O nome social não é um apelido! Apelido é uma designação particular para se referir a alguém em vez do nome próprio. Uma alcunha. Nome social é diferente de mudança de nome no registro.
A carteira de nome social permite o reconhecimento de transexuais e travestis pelo nome com o qual se identificam. O documento é válido para tratamento nominal nos órgãos e entidades da Administração Pública direta e indireta de Mato Grosso do Sul.
Em 23 abril de 2016, o decreto presidencial nº 8.727 normatizou o uso do nome social e o “reconhecimento da identidade de gênero de pessoas travestis ou transexuais pelos órgãos e entidades da administração pública federal direta, autárquica e fundacional”.
A partir de agora, quem quiser, poderá incluir o nome social no Cadastro de Pessoa Física (CPF). Para isso, basta ir até uma unidade de atendimento da Receita Federal do Brasil e fazer a solicitação.
Transexuais e travestis poderão ter o nome social incluído no documento de Cadastro de Pessoas Físicas (CPF). Para isso, basta que compareçam a uma unidade de atendimento da Receita Federal e peçam a inclusão. O cadastro será feito imediatamente e o nome social passará a constar no CPF, acompanhado do nome civil.
Sua realização deve ser encaminhada em um cartório civil. A retificação não possibilita a alteração dos sobrenomes. Mas os agnomes, que são aqueles nomes que vêm após o sobrenome – como Filho(a), Junior e Neto(a) -, podem ser alterados ou retirados.
Para alterar o nome social nos documentos, direto no cartório, a pessoa interessada deve reunir documentos como certidão de nascimento, RG, CPF e título de eleitor, além de pagar uma taxa aproximada de R$ 500.

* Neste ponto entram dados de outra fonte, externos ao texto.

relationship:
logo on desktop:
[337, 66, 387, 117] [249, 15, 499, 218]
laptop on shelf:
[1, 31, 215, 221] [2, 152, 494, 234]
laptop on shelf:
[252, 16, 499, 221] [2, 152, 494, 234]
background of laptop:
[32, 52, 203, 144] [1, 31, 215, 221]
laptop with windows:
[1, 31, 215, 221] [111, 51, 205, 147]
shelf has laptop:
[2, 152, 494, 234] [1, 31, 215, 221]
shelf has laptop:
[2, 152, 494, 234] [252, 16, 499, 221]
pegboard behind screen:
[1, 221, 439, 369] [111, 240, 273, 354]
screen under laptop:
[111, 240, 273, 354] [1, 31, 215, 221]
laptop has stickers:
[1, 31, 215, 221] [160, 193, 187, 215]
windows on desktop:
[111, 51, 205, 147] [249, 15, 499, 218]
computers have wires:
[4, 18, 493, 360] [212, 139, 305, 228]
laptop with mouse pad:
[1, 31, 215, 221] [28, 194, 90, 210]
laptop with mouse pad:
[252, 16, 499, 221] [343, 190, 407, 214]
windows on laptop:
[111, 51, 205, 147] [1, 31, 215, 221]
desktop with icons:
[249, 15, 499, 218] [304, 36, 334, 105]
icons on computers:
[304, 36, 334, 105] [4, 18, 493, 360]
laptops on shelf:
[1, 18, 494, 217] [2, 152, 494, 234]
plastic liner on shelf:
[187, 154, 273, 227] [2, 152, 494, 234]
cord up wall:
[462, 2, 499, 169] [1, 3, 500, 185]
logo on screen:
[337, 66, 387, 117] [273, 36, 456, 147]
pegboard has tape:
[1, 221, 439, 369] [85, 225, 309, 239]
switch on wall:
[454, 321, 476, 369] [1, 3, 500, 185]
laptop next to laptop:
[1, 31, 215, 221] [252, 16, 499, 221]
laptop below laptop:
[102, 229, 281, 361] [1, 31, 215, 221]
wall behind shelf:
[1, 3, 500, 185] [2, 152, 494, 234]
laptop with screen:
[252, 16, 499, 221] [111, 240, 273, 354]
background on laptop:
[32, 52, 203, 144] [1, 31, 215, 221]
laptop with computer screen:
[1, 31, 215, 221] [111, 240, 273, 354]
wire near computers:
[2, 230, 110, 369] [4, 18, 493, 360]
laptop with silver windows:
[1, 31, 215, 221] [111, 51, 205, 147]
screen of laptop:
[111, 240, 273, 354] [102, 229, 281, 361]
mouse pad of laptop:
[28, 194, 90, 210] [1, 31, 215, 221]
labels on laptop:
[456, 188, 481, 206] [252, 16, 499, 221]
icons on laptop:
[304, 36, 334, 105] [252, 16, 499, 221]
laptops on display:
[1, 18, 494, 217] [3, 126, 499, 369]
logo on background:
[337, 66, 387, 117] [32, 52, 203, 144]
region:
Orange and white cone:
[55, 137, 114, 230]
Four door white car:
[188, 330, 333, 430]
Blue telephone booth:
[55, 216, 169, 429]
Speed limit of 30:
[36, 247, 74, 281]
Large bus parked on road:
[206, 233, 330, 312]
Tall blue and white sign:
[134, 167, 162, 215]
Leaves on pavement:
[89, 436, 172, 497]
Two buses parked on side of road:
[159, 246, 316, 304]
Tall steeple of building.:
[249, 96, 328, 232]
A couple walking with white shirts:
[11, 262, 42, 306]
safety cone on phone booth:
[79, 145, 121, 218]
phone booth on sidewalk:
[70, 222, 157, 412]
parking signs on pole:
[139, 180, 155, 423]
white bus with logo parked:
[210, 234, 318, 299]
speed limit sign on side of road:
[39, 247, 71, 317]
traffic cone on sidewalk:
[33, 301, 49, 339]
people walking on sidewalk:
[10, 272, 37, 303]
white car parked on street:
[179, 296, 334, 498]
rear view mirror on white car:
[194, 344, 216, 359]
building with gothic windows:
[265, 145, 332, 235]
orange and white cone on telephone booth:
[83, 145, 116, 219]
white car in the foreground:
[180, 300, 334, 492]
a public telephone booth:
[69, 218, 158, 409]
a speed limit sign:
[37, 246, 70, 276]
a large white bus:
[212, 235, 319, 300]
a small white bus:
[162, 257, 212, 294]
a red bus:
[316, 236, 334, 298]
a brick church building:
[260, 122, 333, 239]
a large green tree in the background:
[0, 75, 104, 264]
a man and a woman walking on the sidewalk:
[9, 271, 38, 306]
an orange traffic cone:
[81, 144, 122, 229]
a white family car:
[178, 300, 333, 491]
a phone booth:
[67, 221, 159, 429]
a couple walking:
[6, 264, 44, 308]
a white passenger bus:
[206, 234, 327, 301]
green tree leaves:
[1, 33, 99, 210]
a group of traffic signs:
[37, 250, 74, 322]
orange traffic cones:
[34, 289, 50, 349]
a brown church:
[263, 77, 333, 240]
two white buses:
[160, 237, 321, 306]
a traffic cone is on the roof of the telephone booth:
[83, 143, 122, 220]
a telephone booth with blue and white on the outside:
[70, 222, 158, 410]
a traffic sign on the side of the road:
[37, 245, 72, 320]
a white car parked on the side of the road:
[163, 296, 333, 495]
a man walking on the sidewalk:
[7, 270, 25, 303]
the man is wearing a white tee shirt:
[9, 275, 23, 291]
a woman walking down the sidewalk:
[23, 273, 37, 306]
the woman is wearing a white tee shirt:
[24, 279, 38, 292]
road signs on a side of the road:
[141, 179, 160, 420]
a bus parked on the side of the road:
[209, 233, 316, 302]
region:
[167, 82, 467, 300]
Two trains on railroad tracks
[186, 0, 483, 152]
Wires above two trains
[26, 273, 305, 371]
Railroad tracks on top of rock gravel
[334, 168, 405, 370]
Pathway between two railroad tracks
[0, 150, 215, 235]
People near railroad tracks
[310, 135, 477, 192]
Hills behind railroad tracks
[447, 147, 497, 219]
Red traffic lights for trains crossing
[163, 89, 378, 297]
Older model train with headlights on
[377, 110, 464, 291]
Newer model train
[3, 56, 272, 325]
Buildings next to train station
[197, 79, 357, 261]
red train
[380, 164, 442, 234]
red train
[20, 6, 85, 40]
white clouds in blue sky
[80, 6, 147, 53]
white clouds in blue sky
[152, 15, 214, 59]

O sobrenome que a pessoa desejar incluir em seu nome tem que ser de algum ascendente (pais, avós, bisavós, tataravós e daí por diante). Terá que provar isto através de certidões de registro civil. Não poderá excluir nenhum sobrenome que já tenha em seu nome.
Já era o tempo em que ao casar a esposa necessariamente adotava o sobrenome do marido. Por outro lado, hoje em dia, é o marido que pode adotar o nome da família da mulher. Mas também podem ficar cada um com o nome que chegou à união. E mais: é possível até mesclar os sobrenomes.
O nome completo é composto pelo "nome individual" (também conhecido como prenome) e pelo "nome de família" (conhecido como sobrenome, cognome ou patronímico). No passaporte, as partes dessa divisão são chamadas de Nome (Given names) e Sobrenome (Surname).